A recent software innovation in gated SPECT applications has been the advent of phase analysis for the assessment of LV mechanical dyssynchrony. The degree of heterogeneity in the distribution of these time intervals (phase standard deviation) and the time during which 95% of the LV pixels initiate contraction (phase bandwidth) serve as measures of LV dyssynchrony.¹¹⁵ Measures of LV mechanical dyssynchrony have been shown to provide additional prognostic value in patients with heart failure as well as asymptomatic patients with end-stage renal disease under evaluation for renal transplant.^116,117

Transient Ischemic Dilation (also known as Transient Cavity Dilation)

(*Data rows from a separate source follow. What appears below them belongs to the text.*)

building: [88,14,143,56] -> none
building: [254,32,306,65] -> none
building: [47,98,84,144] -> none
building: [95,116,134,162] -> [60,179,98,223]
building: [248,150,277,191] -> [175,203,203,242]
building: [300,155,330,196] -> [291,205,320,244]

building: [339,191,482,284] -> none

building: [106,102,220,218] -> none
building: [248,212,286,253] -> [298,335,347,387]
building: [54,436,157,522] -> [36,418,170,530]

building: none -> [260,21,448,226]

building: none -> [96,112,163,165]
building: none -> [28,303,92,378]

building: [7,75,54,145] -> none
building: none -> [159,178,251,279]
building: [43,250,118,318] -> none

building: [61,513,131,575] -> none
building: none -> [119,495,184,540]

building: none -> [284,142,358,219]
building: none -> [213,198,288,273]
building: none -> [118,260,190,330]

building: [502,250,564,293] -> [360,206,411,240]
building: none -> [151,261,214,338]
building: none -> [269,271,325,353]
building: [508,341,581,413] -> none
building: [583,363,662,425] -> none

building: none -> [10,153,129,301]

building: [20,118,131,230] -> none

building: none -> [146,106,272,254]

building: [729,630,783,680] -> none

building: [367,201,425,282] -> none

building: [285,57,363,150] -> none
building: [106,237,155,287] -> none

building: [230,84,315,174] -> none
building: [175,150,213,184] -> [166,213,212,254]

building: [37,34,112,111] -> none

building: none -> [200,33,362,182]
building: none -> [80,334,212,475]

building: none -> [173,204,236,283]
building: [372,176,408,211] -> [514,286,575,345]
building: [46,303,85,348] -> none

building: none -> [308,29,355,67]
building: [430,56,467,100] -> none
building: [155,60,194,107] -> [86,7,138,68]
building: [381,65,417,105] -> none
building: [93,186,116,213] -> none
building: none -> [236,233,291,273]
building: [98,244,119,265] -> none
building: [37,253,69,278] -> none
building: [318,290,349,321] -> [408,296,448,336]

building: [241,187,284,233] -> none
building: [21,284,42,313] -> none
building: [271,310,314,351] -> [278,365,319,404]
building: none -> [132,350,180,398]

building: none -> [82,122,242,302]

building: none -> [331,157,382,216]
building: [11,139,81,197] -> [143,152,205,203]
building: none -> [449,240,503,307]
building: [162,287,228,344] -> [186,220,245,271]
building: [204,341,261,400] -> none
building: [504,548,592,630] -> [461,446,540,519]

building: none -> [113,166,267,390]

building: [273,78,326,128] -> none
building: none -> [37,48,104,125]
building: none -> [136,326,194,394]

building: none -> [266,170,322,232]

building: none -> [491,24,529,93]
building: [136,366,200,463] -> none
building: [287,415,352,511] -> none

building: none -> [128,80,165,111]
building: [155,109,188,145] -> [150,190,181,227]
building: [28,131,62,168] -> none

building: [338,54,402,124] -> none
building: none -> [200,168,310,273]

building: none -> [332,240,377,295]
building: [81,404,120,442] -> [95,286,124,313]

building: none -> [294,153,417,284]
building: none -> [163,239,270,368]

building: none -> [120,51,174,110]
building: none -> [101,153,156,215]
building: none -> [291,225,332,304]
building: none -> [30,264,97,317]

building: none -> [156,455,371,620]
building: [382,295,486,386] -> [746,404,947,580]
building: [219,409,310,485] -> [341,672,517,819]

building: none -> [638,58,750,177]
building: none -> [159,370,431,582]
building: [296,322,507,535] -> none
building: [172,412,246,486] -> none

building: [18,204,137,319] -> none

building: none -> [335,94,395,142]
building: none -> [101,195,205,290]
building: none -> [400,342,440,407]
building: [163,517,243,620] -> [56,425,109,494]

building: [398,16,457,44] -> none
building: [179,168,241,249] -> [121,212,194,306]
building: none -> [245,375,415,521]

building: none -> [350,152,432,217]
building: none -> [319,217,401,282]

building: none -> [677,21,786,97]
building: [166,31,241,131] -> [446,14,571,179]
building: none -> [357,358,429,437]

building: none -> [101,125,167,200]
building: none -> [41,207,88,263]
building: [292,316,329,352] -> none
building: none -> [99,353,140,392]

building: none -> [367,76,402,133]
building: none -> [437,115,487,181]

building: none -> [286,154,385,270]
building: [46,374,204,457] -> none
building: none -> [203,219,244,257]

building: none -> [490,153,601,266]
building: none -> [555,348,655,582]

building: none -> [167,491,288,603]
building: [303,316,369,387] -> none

TID is the appearance of a larger LV cavity volume on the poststress perfusion images when compared with the resting study. TID is expressed as a ratio of the stress-to-rest LV volumes. It is thought to be predominantly due to stress-induced subendocardial myocardial hypoperfusion leading to the appearance of cavity dilation (Fig. 15-6).¹¹⁸ Other proposed mechanisms include poststress myocardial stunning and actual LV dilation.¹¹⁸ However, a true stress-induced cavity dilation is rare, as the stress scan is acquired 20 to 60 minutes poststress (with Tc-99m radiotracers), by which time true ischemic dilation typically resolves.^118,119 Notably, TID can be produced by several disease processes other than CAD, as it has been reported with conditions associated with elevated end-diastolic pressure such as hypertensive heart disease, aortic stenosis, and hypertrophic cardiomyopathy. It is hypothesized that elevated LV end-diastolic pressure is a culprit for subendocardial ischemia (without CAD) leading to the appearance of TID.^112,118,120 Thus, some experts prefer using the term “transient cavity dilation,” as not all cases of “TID” are due to ischemia or CAD.